"As opposed to fighting it," he said, "I think they're embracing it, understanding it and trying to figure out the best way for them to make it work for themselves."
The changes for 2018 were implemented as many dealers missed their targets in 2017. The changes covered such areas as weighting of CSI scores, retail sales objectives and roadside assistance requirement.
"We really just tried to figure out where some of the angst was, or the issues, with the 2017 program and make it better in '18," he said.
Despite the changes, 2018 is still expected to be a challenging year for Cadillac's more than 900 dealers, as it remains a car-heavy luxury brand in a crossover-crazy market.

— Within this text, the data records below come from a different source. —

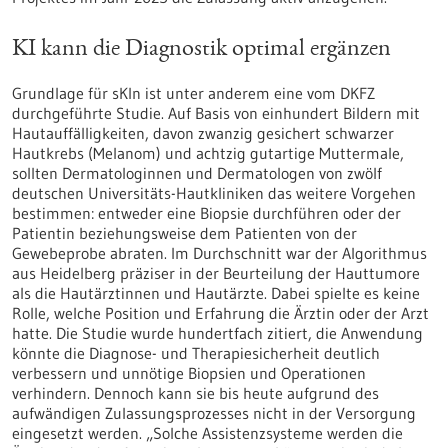
KI kann die Diagnostik optimal ergänzen
Grundlage für sKIn ist unter anderem eine vom DKFZ
durchgeführte Studie. Auf Basis von einhundert Bildern mit
Hautauffälligkeiten, davon zwanzig gesichert schwarzer
Hautkrebs (Melanom) und achtzig gutartige Muttermale,
sollten Dermatologinnen und Dermatologen von zwölf
deutschen Universitäts-Hautkliniken das weitere Vorgehen
bestimmen: entweder eine Biopsie durchführen oder der
Patientin beziehungsweise dem Patienten von der
Gewebeprobe abraten. Im Durchschnitt war der Algorithmus
aus Heidelberg präziser in der Beurteilung der Hauttumore
als die Hautärztinnen und Hautärzte. Dabei spielte es keine
Rolle, welche Position und Erfahrung die Ärztin oder der Arzt
hatte. Die Studie wurde hundertfach zitiert, die Anwendung
könnte die Diagnose- und Therapiesicherheit deutlich
verbessern und unnötige Biopsien und Operationen
verhindern. Dennoch kann sie bis heute aufgrund des
aufwändigen Zulassungsprozesses nicht in der Versorgung
eingesetzt werden. „Solche Assistenzsysteme werden die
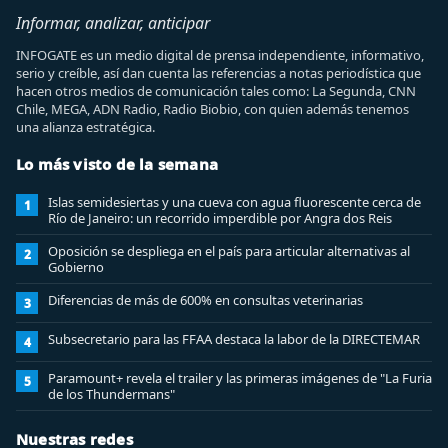
Informar, analizar, anticipar
INFOGATE es un medio digital de prensa independiente, informativo,
serio y creíble, así dan cuenta las referencias a notas periodística que
hacen otros medios de comunicación tales como: La Segunda, CNN
Chile, MEGA, ADN Radio, Radio Biobio, con quien además tenemos
una alianza estratégica.
Lo más visto de la semana
Islas semidesiertas y una cueva con agua fluorescente cerca de
1
Río de Janeiro: un recorrido imperdible por Angra dos Reis
Oposición se despliega en el país para articular alternativas al
2
Gobierno
Diferencias de más de 600% en consultas veterinarias
3
Subsecretario para las FFAA destaca la labor de la DIRECTEMAR
4
Paramount+ revela el trailer y las primeras imágenes de "La Furia
5
de los Thundermans"
Nuestras redes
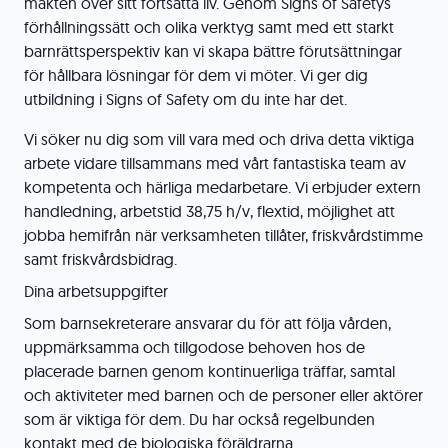
makten över sitt fortsatta liv. Genom Signs of Safetys
förhållningssätt och olika verktyg samt med ett starkt
barnrättsperspektiv kan vi skapa bättre förutsättningar
för hållbara lösningar för dem vi möter. Vi ger dig
utbildning i Signs of Safety om du inte har det.
Vi söker nu dig som vill vara med och driva detta viktiga
arbete vidare tillsammans med vårt fantastiska team av
kompetenta och härliga medarbetare. Vi erbjuder extern
handledning, arbetstid 38,75 h/v, flextid, möjlighet att
jobba hemifrån när verksamheten tillåter, friskvårdstimme
samt friskvårdsbidrag.
Dina arbetsuppgifter
Som barnsekreterare ansvarar du för att följa vården,
uppmärksamma och tillgodose behoven hos de
placerade barnen genom kontinuerliga träffar, samtal
och aktiviteter med barnen och de personer eller aktörer
som är viktiga för dem. Du har också regelbunden
kontakt med de biologiska föräldrarna.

Cadillac is scheduled to unveil the XT4 compact crossover next week; however, that vehicle isn't expected to arrive until the tail end of the year, leaving dealers with a lineup that's another year older.

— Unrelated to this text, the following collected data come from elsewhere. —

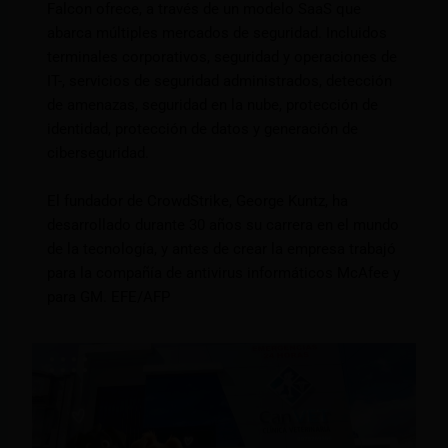
Falcon ofrece, a través de un modelo SaaS que
abarca múltiples mercados de seguridad. Incluidos
terminales corporativos, seguridad y operaciones de
IT-, servicios de seguridad administrados, detección
de amenazas, seguridad en la nube, protección de
identidad, protección de datos y generación de
ciberseguridad.
El fundador de CrowdStrike, George Kuntz, ha
desarrollado durante 30 años su carrera en el mundo
de la tecnología, y antes de crear la empresa trabajó
para la compañía de antivirus informáticos McAfee y
para GM. EFE/AFP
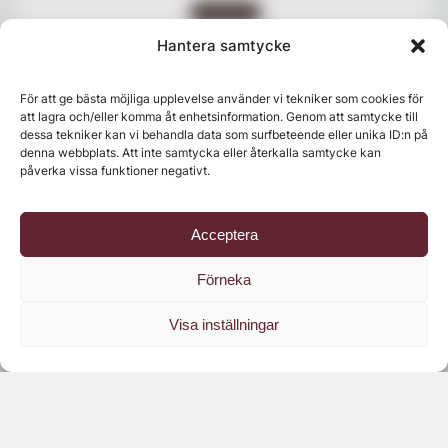
NYHETER
Villa Pauli på Djursholm
Hantera samtycke
expanderar med nytt
restaurangkoncept
För att ge bästa möjliga upplevelse använder vi tekniker som cookies för
att lagra och/eller komma åt enhetsinformation. Genom att samtycke till
dessa tekniker kan vi behandla data som surfbeteende eller unika ID:n på
denna webbplats. Att inte samtycka eller återkalla samtycke kan
påverka vissa funktioner negativt.
Acceptera
Förneka
Visa inställningar
Senaste numret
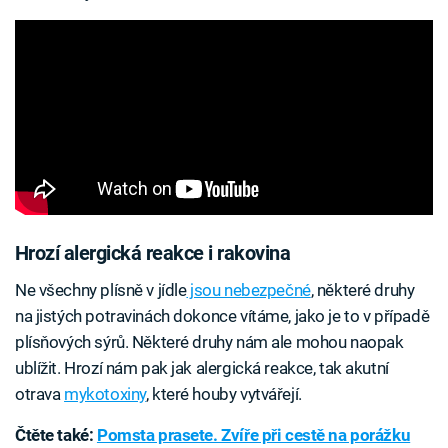
Hrozí alergická reakce i rakovina
Ne všechny plísně v jídle
jsou nebezpečné
, některé druhy
na jistých potravinách dokonce vítáme, jako je to v případě
plísňových sýrů. Některé druhy nám ale mohou naopak
ublížit. Hrozí nám pak jak alergická reakce, tak akutní
otrava
mykotoxiny
, které houby vytvářejí.
Čtěte také:
Pomsta prasete. Zvíře při cestě na porážku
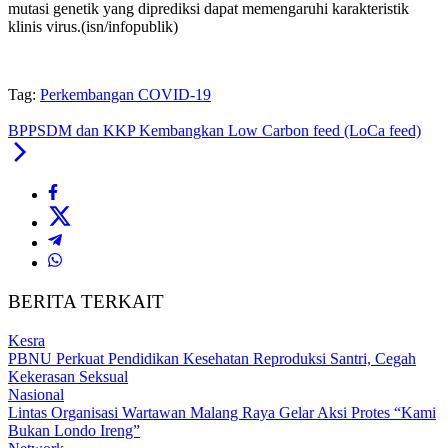
mutasi genetik yang diprediksi dapat memengaruhi karakteristik
klinis virus.(isn/infopublik)
Tag:
Perkembangan COVID-19
BPPSDM dan KKP Kembangkan Low Carbon feed (LoCa feed)
BERITA TERKAIT
Kesra
PBNU Perkuat Pendidikan Kesehatan Reproduksi Santri, Cegah
Kekerasan Seksual
Nasional
Lintas Organisasi Wartawan Malang Raya Gelar Aksi Protes “Kami
Bukan Londo Ireng”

Churchill said Cadillac is trying to help dealers before that by being more transparent with 2017 sell-downs and incentives, including more support for the ATS compact sedan to help drive sales volume.
"We still have to sell cars in '18, and GM launched some pretty aggressive programs in the start of January, which showed a commitment to trying to help us hit the numbers," he said, "because if we get too far into the hole, XT4 will be a great car, but it can't do all the carrying itself."
Cadillac's U.S. sales dropped 8 percent in 2017, its second straight year of declines.